* **TASK DETAILS**
Would you please return the data below verbatim, without its pictures?

* **DATASET SECTION**
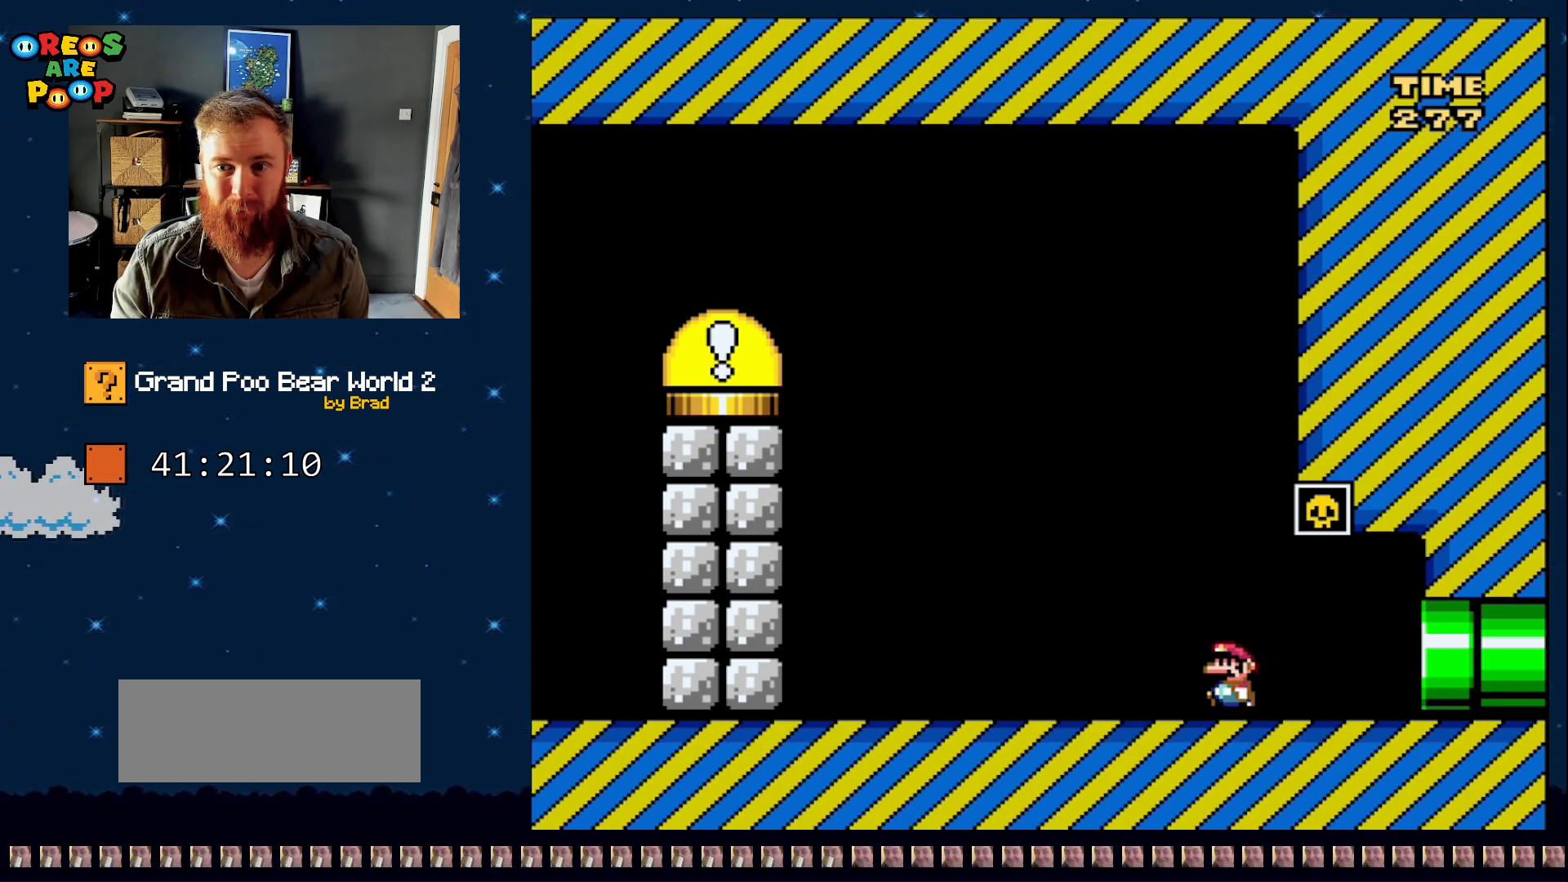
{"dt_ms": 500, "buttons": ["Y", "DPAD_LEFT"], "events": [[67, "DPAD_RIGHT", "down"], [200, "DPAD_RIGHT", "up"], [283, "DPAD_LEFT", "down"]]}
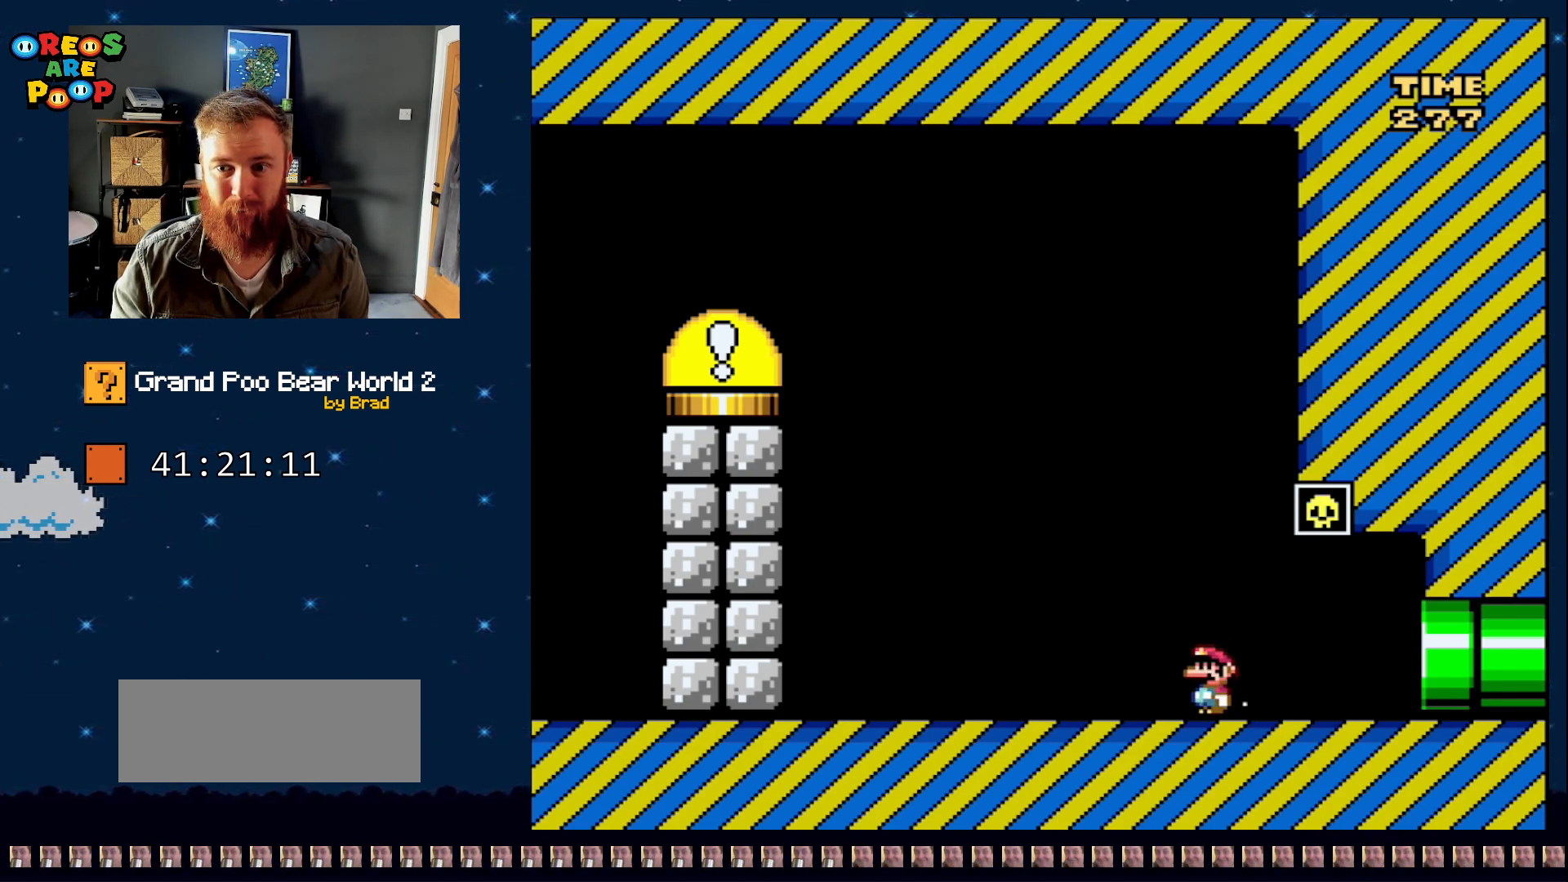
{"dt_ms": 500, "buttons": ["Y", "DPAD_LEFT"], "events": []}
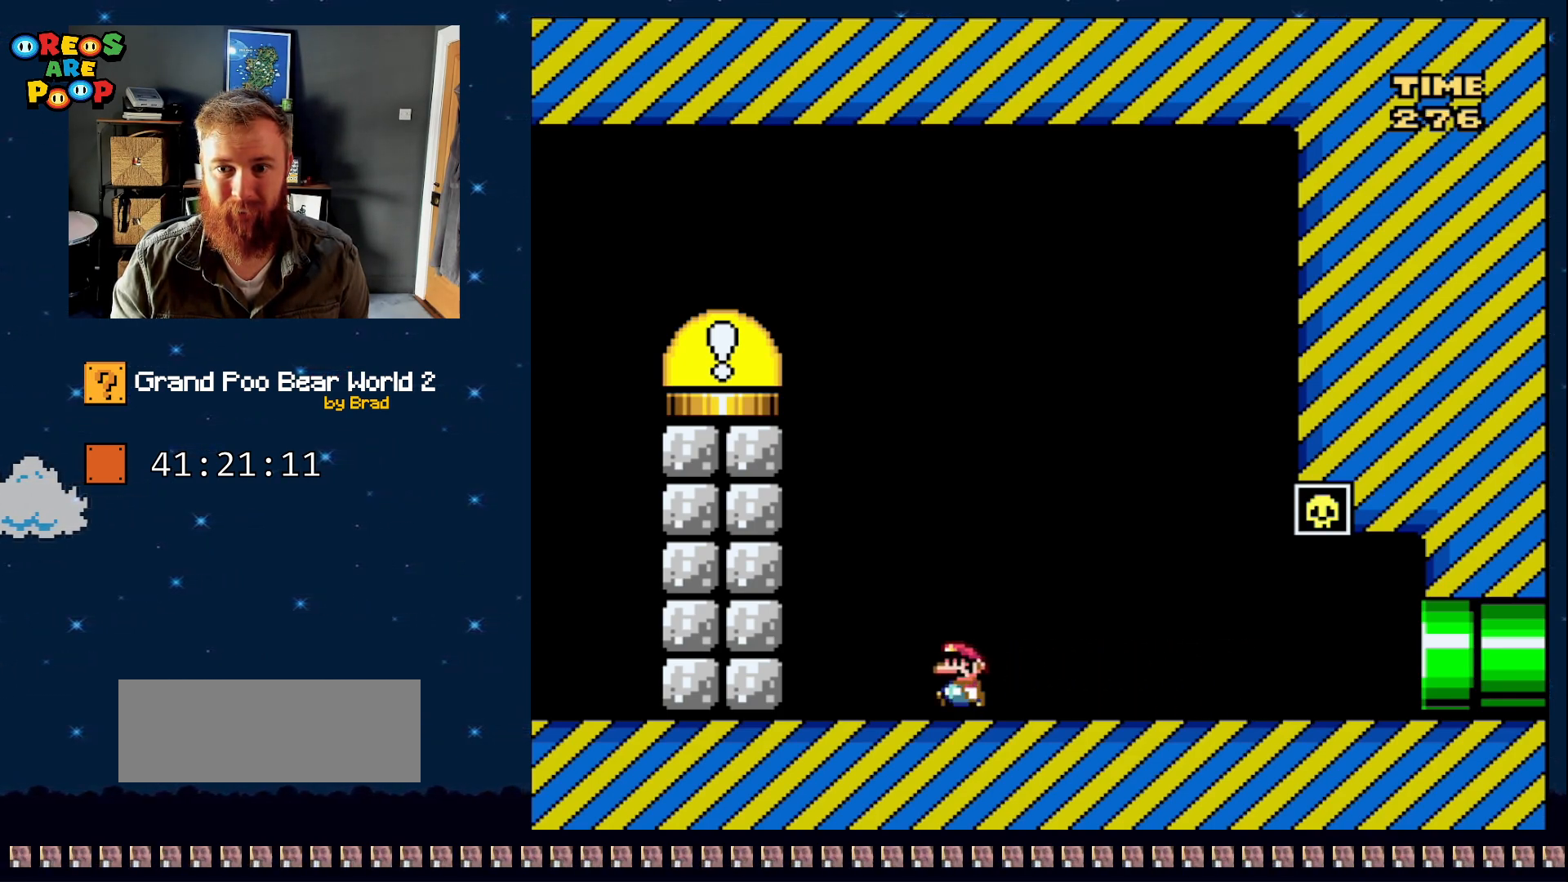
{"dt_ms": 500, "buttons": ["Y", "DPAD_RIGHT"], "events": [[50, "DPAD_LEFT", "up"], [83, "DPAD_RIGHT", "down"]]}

* **RESULT**
{"dt_ms": 500, "buttons": ["Y", "DPAD_LEFT"], "events": [[67, "DPAD_RIGHT", "down"], [200, "DPAD_RIGHT", "up"], [283, "DPAD_LEFT", "down"]]}
{"dt_ms": 500, "buttons": ["Y", "DPAD_LEFT"], "events": []}
{"dt_ms": 500, "buttons": ["Y", "DPAD_RIGHT"], "events": [[50, "DPAD_LEFT", "up"], [83, "DPAD_RIGHT", "down"]]}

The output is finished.